Minority class augmentation using GANs to improve the detection of anomalies in critical operations
Conferences
Overview
Research
Identity
Additional Document Info
View All
Overview
abstract
With the ever-increasing adoption of interconnected technologies and rapid digitization observed in modern-day life, many online networks and applications face constant threats to the security and integrity of their operations or services. For example, fraudsters and malicious entities are continuously evolving their techniques and approaches to bypass current measures in place to prevent financial fraud, vandalism in online knowledge bases and social networks like Wikipedia, and malicious cyber-attacks. As such, many of the supervised models proposed to detect these malicious actions face degradations in detection performance and are rendered obsolete over time. Furthermore, fraudulent or anomalous data representing these attacks are often scarce or very difficult to access, which further restricts the performance of supervised models. Generative adversarial networks (GANs) are a relatively new class of generative models that rely on unsupervised learning. Moreover, they have proven to effectively replicate the distributions of real data provided to them.
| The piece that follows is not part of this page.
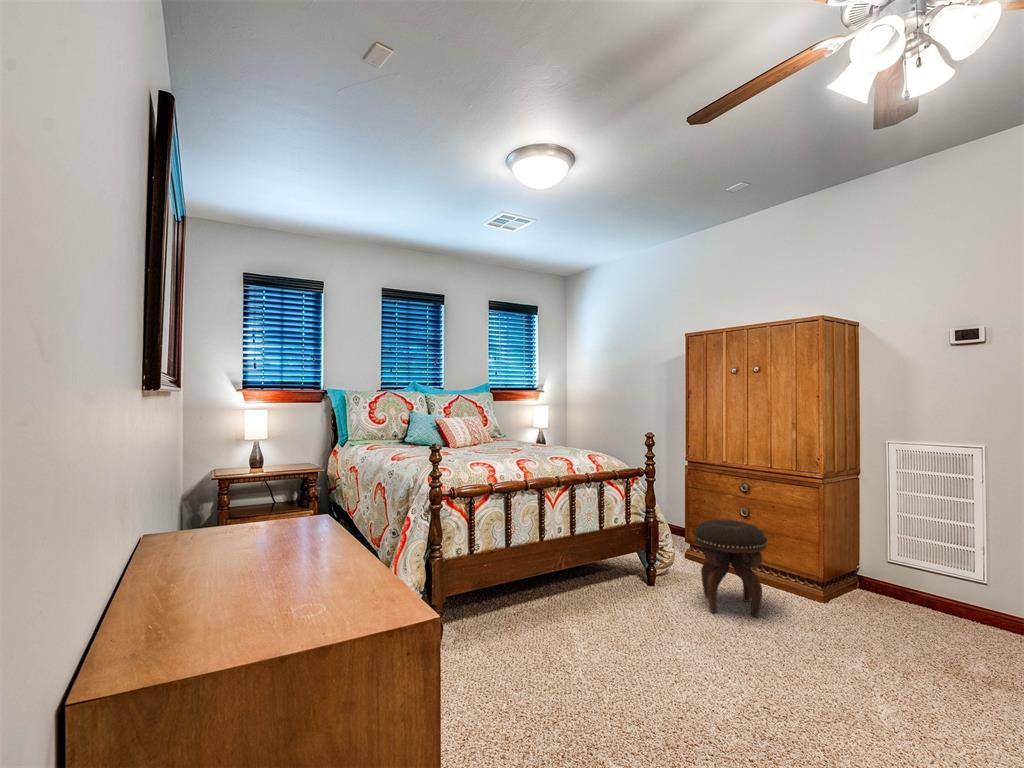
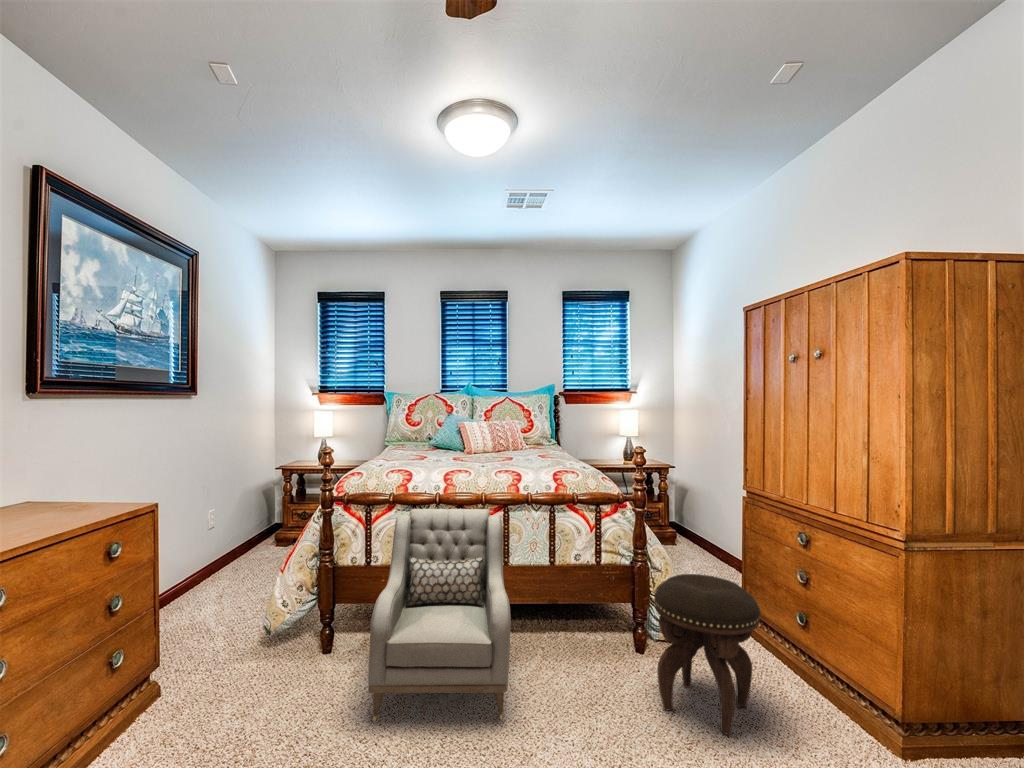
armchair: none [501,452,638,665] -> present [368,509,511,722]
These models can generate synthetic data with a degree of quality such that their resemblance to real data is almost indistinguishable, as demonstrated in image and video applications – like with the rise of DeepFakes. Based on the success of GANs in applications involving image-based data, this study examines the performance of several different GAN architectures as an oversampling technique to address the data imbalance issue in credit card fraud data. A comparative analysis is presented in this paper of different types of GANs used to fabricate training data for a classification model, and their impact on the performance of said classifier. Furthermore, we demonstrate that it is possible to achieve greater detection performance using GANs as an oversampling approach in imbalanced data problems.